* [What you will do]: Scan the entries for lines containing the string "membranous". Reply with how many there are, and nothing else.

== Information supplied ==

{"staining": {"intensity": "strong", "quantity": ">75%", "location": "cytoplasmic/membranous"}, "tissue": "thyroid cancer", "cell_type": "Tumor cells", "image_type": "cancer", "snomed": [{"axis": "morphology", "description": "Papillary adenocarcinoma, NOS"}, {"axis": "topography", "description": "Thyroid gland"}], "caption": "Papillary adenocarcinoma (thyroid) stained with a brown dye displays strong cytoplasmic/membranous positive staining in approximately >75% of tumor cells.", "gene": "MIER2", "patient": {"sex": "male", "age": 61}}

===
== Information supplied ==

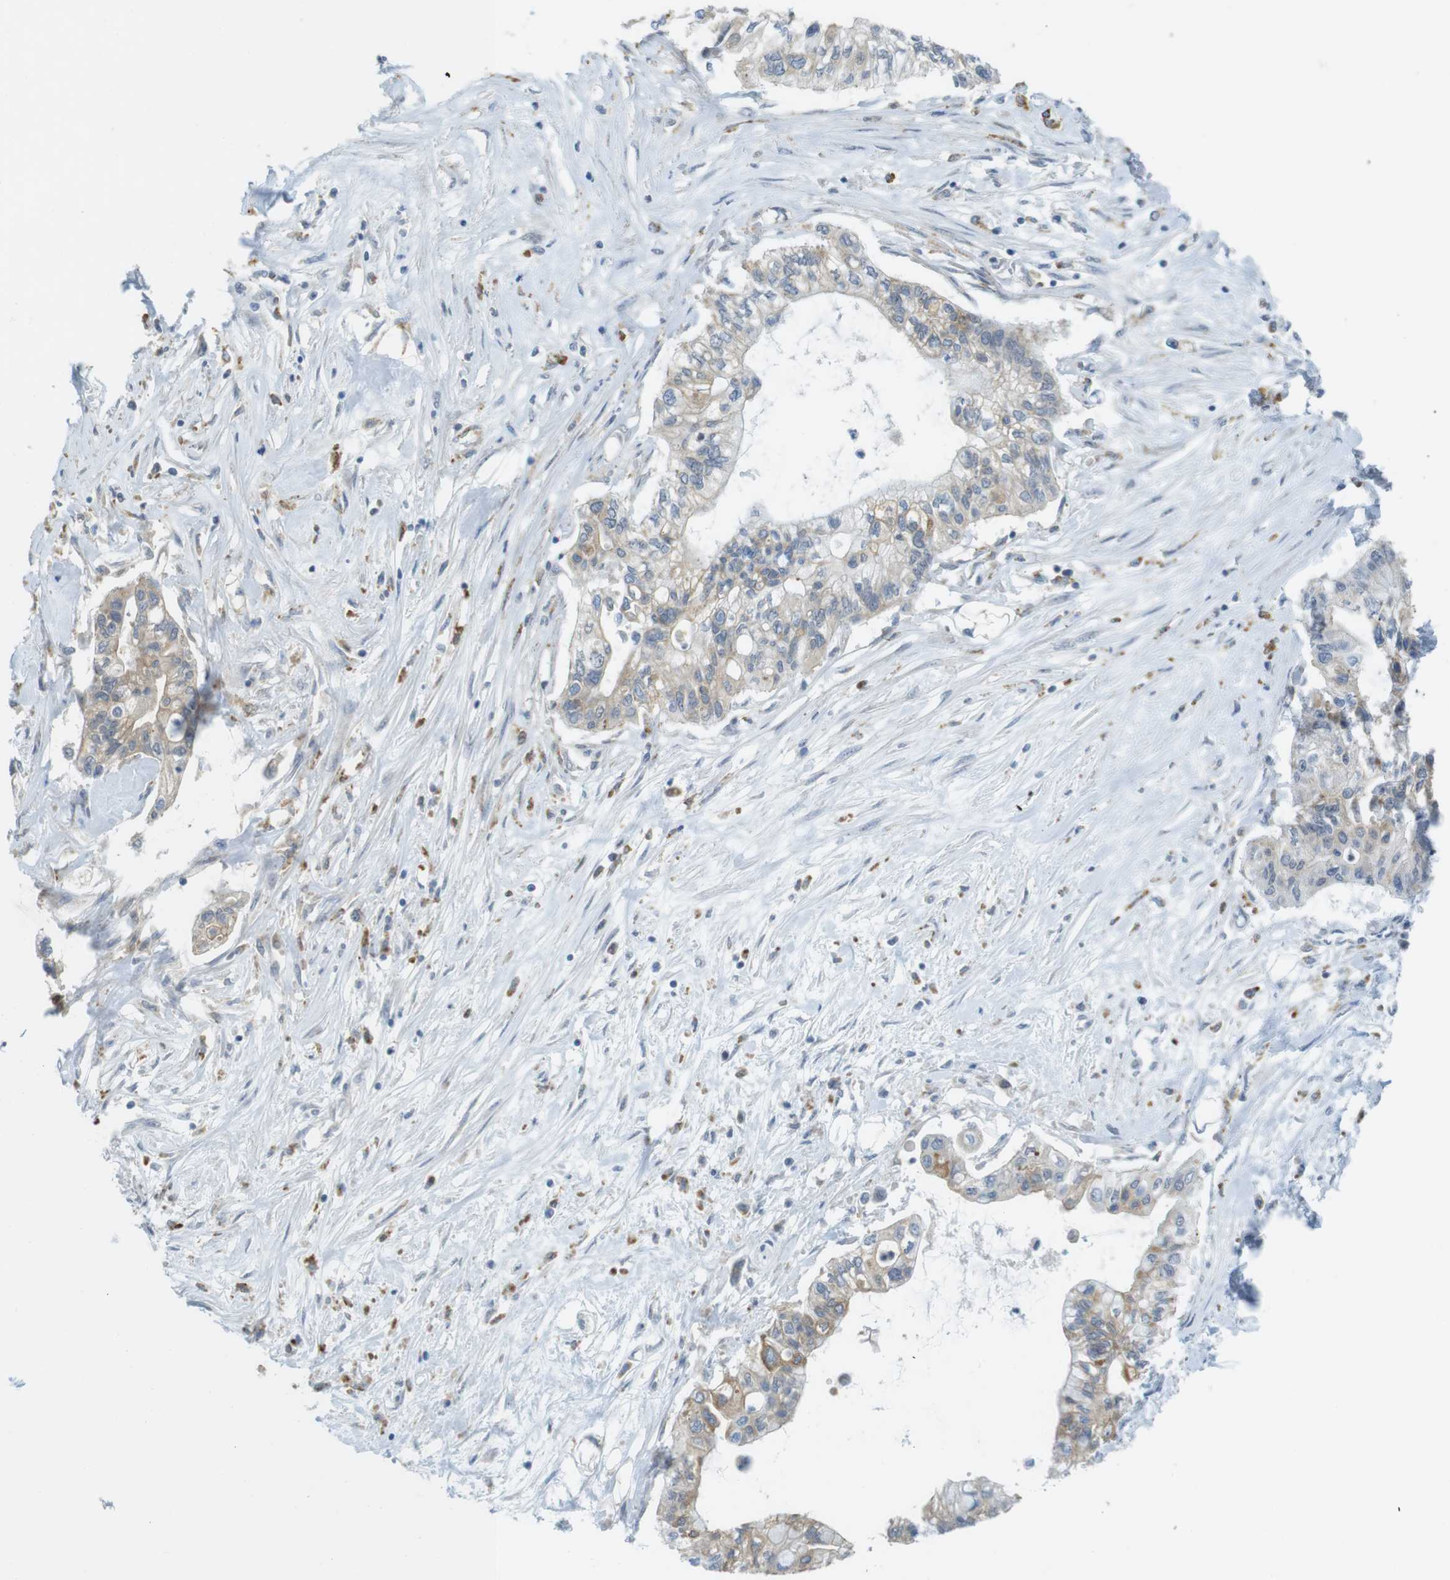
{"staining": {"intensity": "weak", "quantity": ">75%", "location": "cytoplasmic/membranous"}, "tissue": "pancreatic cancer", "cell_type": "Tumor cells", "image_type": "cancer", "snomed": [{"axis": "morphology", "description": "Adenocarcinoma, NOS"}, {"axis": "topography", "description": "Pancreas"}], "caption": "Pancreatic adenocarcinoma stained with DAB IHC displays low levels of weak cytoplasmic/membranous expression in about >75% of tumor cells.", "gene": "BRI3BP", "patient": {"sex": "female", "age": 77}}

===
== Information supplied ==

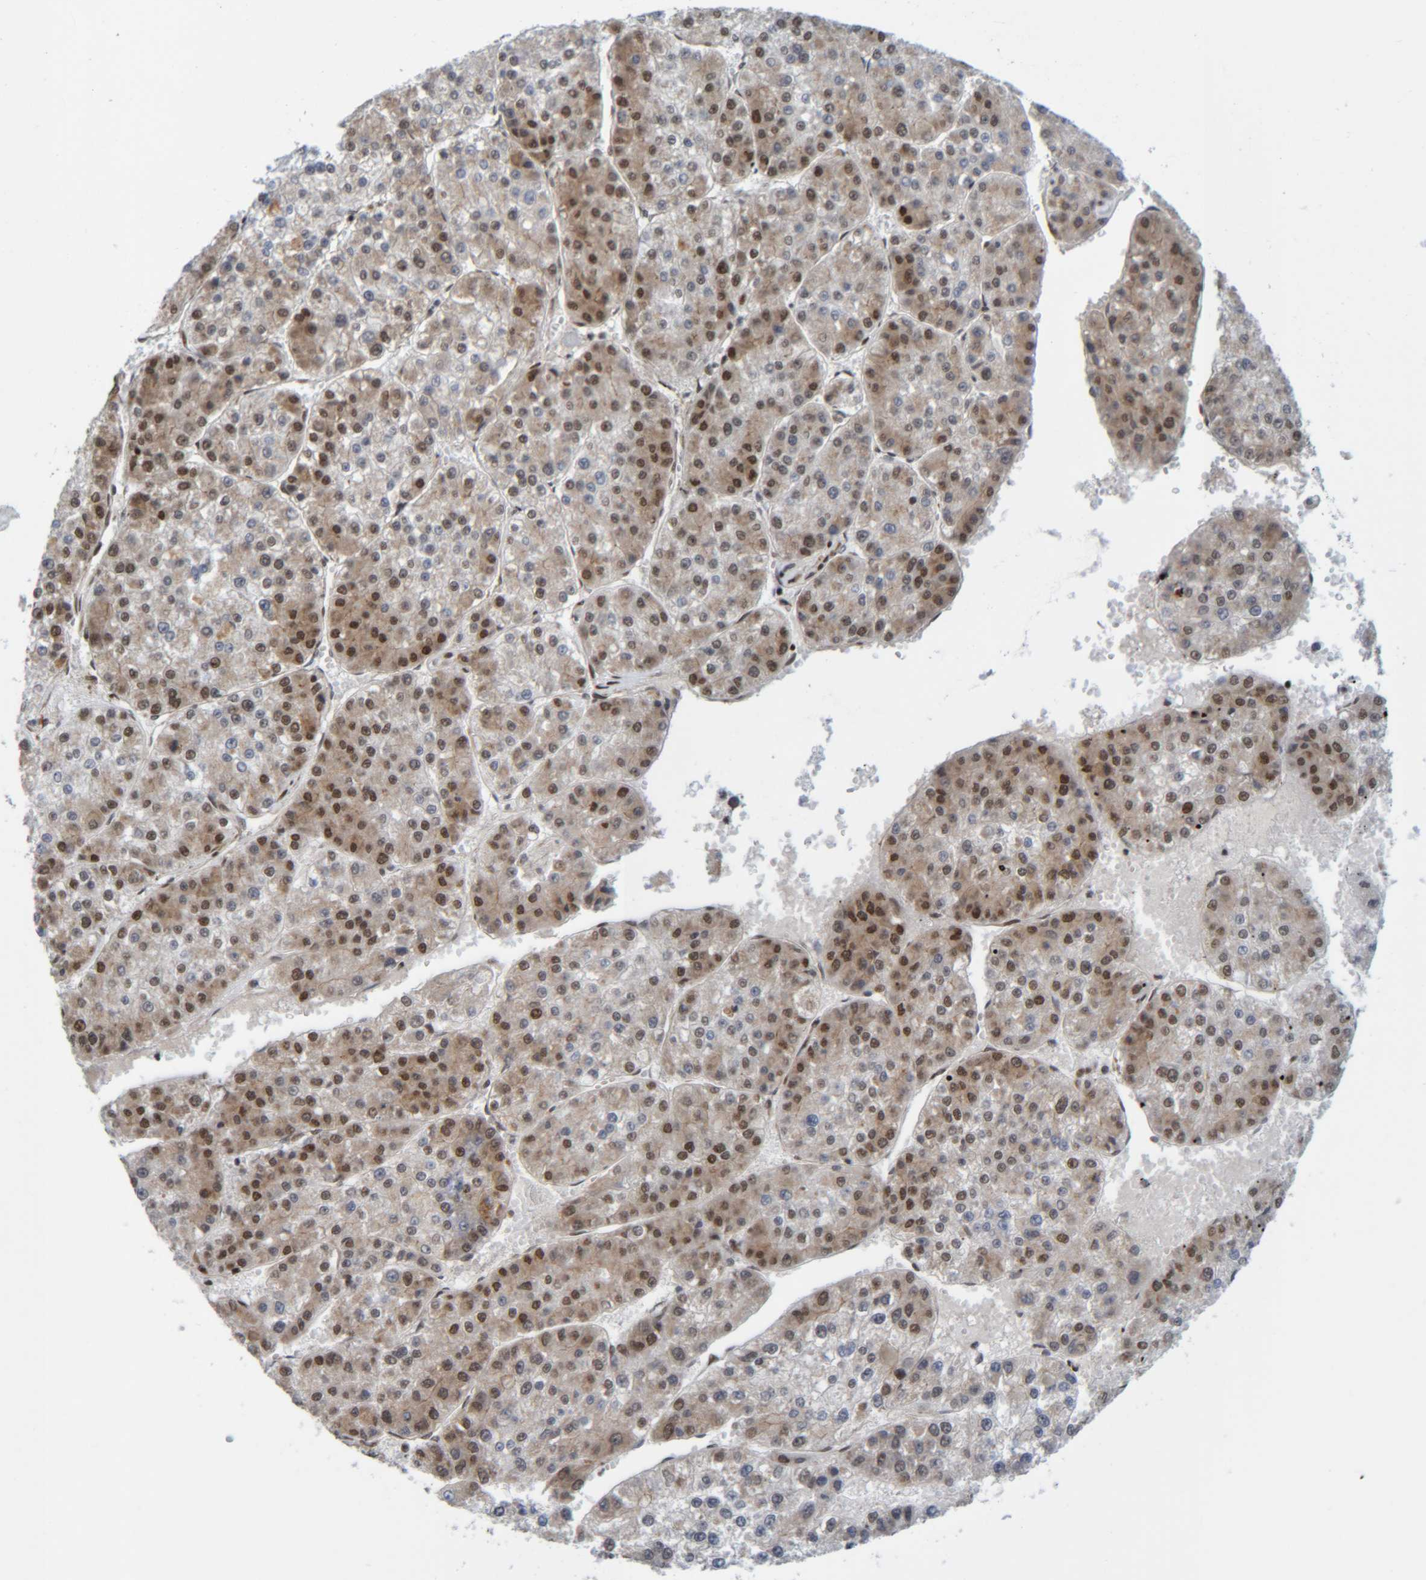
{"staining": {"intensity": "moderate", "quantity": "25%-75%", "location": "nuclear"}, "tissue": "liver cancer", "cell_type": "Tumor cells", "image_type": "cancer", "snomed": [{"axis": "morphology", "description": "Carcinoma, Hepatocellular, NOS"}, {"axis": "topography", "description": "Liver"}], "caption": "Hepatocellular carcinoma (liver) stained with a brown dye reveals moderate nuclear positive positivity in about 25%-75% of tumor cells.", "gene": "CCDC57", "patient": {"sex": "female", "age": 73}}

===

* [Answer area]: 2